In de extra beveiligde rechtszaal op Schiphol begint het gerechtshof Amsterdam maandag aan het hoger beroep rond de geruchtmakende martelcontainer in Wouwse Plantage. Acht verdachten staan terecht.
Hoofdverdachte is de 51-jarige Roger P., alias Piet Costa. Onder zijn regie zou in Wouwse Plantage (West-Brabant) een cellencomplex van zes zeecontainers zijn gebouwd. Een zevende container was ingericht als martelkamer, voorzien van onder meer een oude tandartsstoel waarop slachtoffers konden worden vastgebonden. In het complex werd een waar arsenaal aan martelgereedschappen gevonden.
In een loods in Rotterdam had de vermoedelijke bende een paar snelle auto's gestald, die zouden worden gebruikt voor ontvoeringen. Ook zijn er wapens en politie-uniformen gevonden.
Het geheel zou zijn bedoeld om criminele rivalen of vijanden te ontvoeren, gevangen te zetten en te martelen. De internationale cocaïnehandel zou het decor hebben gevormd van de even bizarre als griezelige criminele onderneming.
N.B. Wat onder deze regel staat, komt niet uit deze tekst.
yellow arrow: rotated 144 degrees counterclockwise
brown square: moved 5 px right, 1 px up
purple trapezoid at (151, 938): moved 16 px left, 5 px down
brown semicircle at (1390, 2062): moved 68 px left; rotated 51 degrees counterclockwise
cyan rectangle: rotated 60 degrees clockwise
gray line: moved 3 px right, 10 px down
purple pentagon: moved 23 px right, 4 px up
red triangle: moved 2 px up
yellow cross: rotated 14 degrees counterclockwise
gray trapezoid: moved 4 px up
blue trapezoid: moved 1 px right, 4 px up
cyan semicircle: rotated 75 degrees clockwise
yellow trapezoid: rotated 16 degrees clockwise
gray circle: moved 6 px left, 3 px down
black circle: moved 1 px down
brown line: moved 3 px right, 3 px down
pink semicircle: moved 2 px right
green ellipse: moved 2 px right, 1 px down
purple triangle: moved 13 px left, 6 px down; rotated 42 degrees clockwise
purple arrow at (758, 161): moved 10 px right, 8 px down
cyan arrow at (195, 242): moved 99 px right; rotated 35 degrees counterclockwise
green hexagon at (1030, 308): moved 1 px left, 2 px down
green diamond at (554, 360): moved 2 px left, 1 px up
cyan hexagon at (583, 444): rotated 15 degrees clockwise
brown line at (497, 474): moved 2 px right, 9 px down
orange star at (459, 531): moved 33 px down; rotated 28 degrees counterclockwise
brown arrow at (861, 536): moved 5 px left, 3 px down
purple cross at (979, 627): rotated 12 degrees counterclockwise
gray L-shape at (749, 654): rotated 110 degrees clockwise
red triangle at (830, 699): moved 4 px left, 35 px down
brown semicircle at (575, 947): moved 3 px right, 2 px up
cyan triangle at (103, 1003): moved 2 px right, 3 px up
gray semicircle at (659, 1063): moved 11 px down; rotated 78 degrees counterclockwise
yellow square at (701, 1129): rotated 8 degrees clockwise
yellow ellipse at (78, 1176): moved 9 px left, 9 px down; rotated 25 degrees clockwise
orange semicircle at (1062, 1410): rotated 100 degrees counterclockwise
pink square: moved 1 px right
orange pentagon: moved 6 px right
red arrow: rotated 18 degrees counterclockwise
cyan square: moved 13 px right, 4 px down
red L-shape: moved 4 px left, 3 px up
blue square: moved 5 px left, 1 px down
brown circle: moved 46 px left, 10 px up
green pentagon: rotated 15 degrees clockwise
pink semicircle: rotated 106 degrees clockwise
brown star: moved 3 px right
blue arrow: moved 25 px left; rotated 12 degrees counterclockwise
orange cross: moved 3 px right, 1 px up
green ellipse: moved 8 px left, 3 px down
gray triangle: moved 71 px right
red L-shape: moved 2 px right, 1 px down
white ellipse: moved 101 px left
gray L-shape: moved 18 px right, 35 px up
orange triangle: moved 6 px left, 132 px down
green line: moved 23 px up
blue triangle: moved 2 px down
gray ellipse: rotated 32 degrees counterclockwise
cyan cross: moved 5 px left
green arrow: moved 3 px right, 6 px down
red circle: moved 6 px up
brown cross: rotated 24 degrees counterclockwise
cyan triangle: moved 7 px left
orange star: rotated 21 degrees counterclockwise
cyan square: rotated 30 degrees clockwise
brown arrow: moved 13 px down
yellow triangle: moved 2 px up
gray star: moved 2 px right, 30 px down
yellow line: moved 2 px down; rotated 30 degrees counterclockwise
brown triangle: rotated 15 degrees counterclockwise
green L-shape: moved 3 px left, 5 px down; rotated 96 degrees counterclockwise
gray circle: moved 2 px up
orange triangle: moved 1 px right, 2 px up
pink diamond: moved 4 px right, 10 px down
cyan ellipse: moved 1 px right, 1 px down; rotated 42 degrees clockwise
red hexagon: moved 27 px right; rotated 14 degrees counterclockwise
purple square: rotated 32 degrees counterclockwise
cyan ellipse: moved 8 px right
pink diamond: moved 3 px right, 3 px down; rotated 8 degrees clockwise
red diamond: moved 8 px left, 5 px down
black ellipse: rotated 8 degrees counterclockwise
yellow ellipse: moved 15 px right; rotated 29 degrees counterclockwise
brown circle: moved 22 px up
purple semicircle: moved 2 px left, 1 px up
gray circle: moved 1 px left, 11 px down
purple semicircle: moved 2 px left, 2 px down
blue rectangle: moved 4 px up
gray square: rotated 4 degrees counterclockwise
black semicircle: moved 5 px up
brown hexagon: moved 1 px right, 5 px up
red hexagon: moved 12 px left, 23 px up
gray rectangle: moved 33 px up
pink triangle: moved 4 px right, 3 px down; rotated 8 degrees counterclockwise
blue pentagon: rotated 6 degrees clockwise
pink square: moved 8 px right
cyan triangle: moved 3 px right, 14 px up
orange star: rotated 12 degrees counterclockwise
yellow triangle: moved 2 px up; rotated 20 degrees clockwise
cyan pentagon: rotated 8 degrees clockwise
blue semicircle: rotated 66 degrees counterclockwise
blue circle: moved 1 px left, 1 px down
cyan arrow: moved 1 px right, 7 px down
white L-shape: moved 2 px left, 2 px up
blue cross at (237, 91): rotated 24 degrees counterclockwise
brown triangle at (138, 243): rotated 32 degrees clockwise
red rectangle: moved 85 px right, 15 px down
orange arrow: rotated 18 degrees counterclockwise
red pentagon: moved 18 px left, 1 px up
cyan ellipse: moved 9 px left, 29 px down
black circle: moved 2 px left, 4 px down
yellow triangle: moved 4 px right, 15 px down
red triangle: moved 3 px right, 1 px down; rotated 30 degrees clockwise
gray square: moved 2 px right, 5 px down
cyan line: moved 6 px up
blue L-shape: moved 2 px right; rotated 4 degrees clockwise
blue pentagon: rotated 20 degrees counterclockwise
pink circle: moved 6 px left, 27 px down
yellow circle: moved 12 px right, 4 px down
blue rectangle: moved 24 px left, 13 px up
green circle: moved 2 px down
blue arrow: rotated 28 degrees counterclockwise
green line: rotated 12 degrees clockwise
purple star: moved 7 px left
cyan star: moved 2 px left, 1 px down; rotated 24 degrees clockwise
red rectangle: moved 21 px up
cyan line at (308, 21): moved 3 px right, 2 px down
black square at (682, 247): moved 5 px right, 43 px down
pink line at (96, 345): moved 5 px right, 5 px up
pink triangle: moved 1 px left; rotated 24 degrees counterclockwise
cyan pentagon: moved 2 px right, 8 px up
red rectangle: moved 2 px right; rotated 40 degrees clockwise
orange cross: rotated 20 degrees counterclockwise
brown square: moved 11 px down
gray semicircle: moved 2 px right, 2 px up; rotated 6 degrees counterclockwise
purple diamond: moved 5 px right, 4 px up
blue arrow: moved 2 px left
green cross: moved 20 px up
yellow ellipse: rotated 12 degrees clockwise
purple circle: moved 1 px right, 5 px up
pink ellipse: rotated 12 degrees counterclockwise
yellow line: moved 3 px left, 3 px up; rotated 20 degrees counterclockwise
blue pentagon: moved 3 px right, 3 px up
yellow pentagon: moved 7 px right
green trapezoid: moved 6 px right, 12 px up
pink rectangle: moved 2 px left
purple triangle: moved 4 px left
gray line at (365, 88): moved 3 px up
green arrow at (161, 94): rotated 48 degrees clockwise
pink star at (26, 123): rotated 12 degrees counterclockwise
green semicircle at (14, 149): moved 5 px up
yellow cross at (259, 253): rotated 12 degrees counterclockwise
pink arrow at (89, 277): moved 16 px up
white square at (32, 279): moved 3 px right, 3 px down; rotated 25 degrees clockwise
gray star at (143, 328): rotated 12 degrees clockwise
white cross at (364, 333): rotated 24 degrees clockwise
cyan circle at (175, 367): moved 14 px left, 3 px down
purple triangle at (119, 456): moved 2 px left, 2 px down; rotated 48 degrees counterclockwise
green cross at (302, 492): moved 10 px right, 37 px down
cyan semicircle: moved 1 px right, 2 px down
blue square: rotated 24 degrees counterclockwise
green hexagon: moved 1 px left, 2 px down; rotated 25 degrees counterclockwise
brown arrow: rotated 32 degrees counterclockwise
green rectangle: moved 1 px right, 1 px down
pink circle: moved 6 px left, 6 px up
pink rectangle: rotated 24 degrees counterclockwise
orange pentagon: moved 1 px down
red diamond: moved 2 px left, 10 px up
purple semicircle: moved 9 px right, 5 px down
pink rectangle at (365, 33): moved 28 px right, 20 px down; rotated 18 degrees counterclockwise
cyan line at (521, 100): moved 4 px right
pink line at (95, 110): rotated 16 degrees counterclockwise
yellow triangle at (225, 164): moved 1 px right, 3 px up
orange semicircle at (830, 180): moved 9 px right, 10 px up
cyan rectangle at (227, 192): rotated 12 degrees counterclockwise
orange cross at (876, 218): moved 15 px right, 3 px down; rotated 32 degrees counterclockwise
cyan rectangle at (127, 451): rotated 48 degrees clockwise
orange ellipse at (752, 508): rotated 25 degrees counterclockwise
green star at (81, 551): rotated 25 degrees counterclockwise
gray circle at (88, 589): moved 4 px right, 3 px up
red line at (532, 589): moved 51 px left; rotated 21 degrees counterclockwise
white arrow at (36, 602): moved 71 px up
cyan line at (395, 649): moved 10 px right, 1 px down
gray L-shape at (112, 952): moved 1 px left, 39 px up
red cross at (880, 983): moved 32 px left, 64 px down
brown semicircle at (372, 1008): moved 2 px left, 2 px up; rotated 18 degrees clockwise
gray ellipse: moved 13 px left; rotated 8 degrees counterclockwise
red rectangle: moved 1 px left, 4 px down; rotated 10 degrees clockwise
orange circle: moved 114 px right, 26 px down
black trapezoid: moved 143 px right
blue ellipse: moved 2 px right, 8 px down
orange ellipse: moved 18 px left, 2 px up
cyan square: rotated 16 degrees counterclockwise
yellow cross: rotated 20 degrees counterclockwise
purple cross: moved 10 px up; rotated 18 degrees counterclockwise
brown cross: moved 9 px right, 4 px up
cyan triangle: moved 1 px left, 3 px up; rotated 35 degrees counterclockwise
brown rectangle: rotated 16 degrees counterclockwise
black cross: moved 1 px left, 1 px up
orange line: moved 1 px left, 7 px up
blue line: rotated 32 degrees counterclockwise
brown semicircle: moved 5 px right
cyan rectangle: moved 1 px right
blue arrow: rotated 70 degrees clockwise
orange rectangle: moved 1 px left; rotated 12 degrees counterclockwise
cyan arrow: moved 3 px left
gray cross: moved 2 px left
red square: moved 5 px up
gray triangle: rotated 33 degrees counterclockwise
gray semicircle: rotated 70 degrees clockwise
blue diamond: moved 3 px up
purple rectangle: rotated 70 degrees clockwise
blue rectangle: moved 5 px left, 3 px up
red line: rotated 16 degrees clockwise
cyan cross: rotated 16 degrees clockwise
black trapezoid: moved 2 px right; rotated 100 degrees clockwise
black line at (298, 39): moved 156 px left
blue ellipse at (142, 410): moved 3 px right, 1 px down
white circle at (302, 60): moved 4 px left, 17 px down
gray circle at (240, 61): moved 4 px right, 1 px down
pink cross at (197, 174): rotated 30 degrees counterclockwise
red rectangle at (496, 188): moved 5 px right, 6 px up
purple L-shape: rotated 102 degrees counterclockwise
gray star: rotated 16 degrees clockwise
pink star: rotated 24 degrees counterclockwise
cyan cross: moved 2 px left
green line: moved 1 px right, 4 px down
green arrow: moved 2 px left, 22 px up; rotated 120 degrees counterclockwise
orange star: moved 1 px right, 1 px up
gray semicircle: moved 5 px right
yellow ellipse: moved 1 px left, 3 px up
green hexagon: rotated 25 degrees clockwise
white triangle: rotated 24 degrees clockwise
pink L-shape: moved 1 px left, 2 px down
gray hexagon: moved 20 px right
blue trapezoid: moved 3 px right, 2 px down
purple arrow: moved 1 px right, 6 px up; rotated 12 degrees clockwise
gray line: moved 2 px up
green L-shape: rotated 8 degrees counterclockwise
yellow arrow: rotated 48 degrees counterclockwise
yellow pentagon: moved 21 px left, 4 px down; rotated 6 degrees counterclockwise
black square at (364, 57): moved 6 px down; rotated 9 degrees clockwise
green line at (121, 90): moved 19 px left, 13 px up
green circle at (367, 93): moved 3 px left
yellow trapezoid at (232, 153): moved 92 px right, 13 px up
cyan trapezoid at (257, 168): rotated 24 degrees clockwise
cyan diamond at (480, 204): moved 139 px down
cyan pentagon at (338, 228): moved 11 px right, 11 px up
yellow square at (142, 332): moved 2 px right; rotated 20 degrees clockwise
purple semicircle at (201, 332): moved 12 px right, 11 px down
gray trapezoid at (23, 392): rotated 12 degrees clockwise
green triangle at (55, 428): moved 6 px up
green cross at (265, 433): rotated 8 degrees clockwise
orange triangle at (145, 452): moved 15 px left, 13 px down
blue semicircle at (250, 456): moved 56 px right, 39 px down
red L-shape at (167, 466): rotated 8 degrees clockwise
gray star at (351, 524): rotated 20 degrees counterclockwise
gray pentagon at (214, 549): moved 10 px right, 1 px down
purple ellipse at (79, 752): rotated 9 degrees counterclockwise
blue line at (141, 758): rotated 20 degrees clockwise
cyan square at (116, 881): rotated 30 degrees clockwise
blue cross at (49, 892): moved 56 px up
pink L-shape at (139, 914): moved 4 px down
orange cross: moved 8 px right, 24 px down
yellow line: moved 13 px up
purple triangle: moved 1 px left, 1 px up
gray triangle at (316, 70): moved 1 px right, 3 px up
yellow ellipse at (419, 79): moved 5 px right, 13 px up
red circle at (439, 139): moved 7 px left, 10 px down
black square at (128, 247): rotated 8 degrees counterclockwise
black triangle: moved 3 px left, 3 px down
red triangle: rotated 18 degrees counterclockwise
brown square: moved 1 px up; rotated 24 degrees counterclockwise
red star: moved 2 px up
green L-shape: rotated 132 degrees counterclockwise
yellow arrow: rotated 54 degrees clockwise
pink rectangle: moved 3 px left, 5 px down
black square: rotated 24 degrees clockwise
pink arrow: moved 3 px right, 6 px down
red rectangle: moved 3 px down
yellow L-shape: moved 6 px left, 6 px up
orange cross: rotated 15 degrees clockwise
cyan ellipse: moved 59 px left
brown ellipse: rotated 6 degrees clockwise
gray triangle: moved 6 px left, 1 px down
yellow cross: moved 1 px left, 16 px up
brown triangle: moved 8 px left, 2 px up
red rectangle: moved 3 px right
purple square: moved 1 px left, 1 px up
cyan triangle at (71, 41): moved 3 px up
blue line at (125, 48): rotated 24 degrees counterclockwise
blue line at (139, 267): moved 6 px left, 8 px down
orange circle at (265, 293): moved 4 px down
Het project kwam aan het licht dankzij de justitiële hack van cryptoservice Encrochat. Deze onderschepte berichten vormen een belangrijk deel van het bewijs. Door de hack kon de politie de gangen van de verdachten geruime tijd volgen. Op 22 juni 2020 greep zij in, toen de verdachten volgens het Openbaar Ministerie op het punt stonden een eerste slachtoffer in hun onderwereldgevangenis te plaatsen.
De rechtbank legde de verdachten celstraffen tot negen jaar op. 'Piet Costa' kreeg 33 maanden, omdat de rechtbank destijds rekening moest houden met de vijftien jaar cel die hij kort daarvoor voor een grote drugszaak opgelegd had gekregen.
Het hof heeft minimaal zes dagen uitgetrokken voor de zaak.